Guided by these criteria, Leonardo could arrive at and formulate important theorems and principles of statics and dynamics. The theorem of the composition of forces, the principle of inertia, and the principle of action and reaction are the most notable of these formulations, which, of course, he did not state in the precise form that they received later from René Descartes and Isaac Newton. Nevertheless, they demonstrate his genius for moving from the limited work of the inventor to the generalizations of the scientist.
Leonardo's manuscripts have been published with photographic reproductions by Charles Ravaisson-Mollien, 6 vols. (Paris, 1881–1891). They have also been published in Codex Atlanticus, edited by G. Piumati (Milan, 1894–1904) and I manoscritti e i disegni di Leonardo da Vinci, published by the Reale Commissione Vinciana (Rome, 1923–1930). The best collection of selections is J. P. Richter, The Literary Work of Leonardo da Vinci, 2 vols. (London, 1883; 2nd ed., 1939). Leonardo da Vinci on Painting: A Lost Book, edited and translated from the Codex Vaticanus Urbinas, No. 1270, and from the Codex Leicester by Carlo Pedretti (Berkeley: University of California Press, 1964), includes a preface by Kenneth Clark and some material never published before.
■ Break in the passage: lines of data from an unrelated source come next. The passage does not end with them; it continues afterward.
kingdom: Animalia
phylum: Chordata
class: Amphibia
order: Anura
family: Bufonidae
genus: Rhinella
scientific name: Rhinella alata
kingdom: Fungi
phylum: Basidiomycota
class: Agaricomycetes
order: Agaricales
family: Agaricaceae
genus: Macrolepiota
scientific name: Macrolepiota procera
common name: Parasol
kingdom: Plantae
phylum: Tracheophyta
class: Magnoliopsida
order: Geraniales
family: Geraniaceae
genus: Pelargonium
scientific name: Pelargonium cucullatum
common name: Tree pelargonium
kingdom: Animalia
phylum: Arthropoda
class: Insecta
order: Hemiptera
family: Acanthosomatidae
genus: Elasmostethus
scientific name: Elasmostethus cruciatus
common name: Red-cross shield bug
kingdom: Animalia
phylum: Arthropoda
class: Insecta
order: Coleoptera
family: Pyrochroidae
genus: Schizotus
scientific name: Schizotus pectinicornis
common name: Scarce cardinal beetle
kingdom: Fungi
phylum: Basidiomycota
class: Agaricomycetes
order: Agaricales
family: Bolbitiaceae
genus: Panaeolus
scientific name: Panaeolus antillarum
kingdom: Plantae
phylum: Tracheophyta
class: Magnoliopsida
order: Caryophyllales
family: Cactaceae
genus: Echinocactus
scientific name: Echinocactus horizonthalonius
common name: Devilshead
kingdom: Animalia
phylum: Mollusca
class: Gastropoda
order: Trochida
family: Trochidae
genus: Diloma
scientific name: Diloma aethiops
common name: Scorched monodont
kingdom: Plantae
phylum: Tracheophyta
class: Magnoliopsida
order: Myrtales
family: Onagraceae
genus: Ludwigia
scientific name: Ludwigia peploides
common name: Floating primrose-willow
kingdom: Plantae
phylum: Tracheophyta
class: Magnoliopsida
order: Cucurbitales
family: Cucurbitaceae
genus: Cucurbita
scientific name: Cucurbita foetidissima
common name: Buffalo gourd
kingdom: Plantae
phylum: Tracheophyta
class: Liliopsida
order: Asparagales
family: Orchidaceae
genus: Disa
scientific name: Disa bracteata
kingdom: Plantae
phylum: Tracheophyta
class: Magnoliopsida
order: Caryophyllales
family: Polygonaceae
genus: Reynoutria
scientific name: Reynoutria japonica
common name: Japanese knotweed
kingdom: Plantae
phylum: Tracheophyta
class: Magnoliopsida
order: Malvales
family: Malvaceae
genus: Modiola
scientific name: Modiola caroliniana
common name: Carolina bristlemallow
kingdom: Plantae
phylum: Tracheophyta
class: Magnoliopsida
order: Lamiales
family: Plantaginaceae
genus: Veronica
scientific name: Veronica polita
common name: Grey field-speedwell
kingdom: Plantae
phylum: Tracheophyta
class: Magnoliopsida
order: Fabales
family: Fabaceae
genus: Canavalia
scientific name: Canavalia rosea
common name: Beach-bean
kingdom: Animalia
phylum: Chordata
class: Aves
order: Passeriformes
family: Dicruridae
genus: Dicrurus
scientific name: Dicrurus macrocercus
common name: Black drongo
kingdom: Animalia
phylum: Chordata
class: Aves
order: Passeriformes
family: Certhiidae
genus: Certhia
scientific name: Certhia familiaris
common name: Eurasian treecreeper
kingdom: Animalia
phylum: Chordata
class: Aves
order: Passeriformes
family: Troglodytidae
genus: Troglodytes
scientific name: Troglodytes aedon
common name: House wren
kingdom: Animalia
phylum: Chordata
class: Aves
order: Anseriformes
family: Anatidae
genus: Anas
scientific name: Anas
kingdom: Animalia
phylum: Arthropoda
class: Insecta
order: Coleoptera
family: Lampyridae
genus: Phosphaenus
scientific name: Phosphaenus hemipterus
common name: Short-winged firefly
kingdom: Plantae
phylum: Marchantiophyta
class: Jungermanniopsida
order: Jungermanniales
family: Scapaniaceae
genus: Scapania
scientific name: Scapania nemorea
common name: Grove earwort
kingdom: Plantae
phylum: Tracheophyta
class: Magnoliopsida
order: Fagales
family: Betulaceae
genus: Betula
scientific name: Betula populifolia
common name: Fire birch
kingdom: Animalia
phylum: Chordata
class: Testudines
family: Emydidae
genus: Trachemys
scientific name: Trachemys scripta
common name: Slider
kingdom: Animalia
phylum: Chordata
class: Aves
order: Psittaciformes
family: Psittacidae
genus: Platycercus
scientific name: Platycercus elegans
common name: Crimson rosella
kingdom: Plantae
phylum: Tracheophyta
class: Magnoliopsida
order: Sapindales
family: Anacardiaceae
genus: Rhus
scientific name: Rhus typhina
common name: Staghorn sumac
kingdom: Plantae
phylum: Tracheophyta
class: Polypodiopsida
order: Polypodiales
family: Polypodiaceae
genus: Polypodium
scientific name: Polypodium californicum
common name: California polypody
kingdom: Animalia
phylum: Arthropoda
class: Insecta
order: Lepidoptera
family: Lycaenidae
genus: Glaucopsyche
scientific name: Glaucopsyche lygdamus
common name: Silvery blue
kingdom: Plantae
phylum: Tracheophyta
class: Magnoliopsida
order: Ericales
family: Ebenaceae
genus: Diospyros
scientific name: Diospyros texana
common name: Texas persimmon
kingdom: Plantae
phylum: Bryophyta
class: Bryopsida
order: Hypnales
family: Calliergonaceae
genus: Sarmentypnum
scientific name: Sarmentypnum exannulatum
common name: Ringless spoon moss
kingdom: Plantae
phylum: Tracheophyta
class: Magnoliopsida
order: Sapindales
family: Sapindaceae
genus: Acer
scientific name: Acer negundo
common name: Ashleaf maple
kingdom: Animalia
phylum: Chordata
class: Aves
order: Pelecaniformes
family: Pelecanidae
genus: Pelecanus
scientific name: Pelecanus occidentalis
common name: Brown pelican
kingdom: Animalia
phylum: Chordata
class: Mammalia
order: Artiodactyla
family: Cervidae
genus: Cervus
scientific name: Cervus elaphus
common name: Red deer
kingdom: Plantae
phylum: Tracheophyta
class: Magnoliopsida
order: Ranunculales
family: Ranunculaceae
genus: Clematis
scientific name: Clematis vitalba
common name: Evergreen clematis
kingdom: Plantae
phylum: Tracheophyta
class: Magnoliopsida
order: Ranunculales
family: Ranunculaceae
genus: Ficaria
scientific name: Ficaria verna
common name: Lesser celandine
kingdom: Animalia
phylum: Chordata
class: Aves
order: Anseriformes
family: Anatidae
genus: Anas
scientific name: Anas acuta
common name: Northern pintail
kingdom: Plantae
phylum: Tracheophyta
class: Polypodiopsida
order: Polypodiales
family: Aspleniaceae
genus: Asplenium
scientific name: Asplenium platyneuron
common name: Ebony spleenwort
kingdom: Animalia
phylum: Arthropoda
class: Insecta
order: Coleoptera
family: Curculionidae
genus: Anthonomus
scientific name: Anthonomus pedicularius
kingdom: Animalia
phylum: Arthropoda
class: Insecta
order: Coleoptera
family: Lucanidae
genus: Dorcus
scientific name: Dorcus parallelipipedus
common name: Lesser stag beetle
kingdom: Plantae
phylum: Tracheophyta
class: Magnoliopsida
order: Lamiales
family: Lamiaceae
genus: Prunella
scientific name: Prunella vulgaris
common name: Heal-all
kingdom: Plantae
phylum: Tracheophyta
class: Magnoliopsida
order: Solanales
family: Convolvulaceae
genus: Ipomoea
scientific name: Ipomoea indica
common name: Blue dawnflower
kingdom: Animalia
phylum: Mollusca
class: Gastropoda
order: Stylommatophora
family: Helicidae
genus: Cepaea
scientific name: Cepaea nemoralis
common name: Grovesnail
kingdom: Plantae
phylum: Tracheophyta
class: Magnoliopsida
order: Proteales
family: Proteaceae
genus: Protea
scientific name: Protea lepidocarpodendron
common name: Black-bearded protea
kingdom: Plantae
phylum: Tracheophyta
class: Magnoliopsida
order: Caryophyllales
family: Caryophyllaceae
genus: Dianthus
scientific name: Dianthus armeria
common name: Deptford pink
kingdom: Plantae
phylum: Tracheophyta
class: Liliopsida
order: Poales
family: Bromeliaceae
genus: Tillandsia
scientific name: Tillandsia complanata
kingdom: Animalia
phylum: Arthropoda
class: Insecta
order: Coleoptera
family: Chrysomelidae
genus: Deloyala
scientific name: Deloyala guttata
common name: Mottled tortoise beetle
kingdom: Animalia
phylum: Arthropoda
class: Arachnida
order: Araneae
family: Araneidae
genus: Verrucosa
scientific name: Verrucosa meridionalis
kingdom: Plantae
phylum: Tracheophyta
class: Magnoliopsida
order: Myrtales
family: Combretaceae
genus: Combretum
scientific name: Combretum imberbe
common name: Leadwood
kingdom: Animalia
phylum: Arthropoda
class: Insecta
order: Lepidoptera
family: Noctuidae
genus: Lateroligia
Works on Leonardo include the following: Pierre Duhem, Études sur Leonardo da Vinci, 3 vols. (Paris, 1906–1913); E. Solmi, Leonardo (Florence, 1900); C. Luporini, La mente di Leonardo (Florence: Sansoni, 1953); Eugenio Garin, Medioevo e Rinascimento (Bari: Laterza, 1954), pp. 311ff., and Cultura filosofica del Rinascimento italiano (Florence: Sansoni, 1961), pp. 388ff.; I. B. Hart, The World of Leonardo da Vinci (London: Macdonald, 1961); James Beck, Leonardo's Rules of Painting: An Unconventional Approach to Modern Art (New York: Viking Press, 1979); and Boris Kouznetsov, "The Rationalism of Leonardo Da Vinci and the Dawn of Classical Science," Diogenes (69 [1970]: 1–11).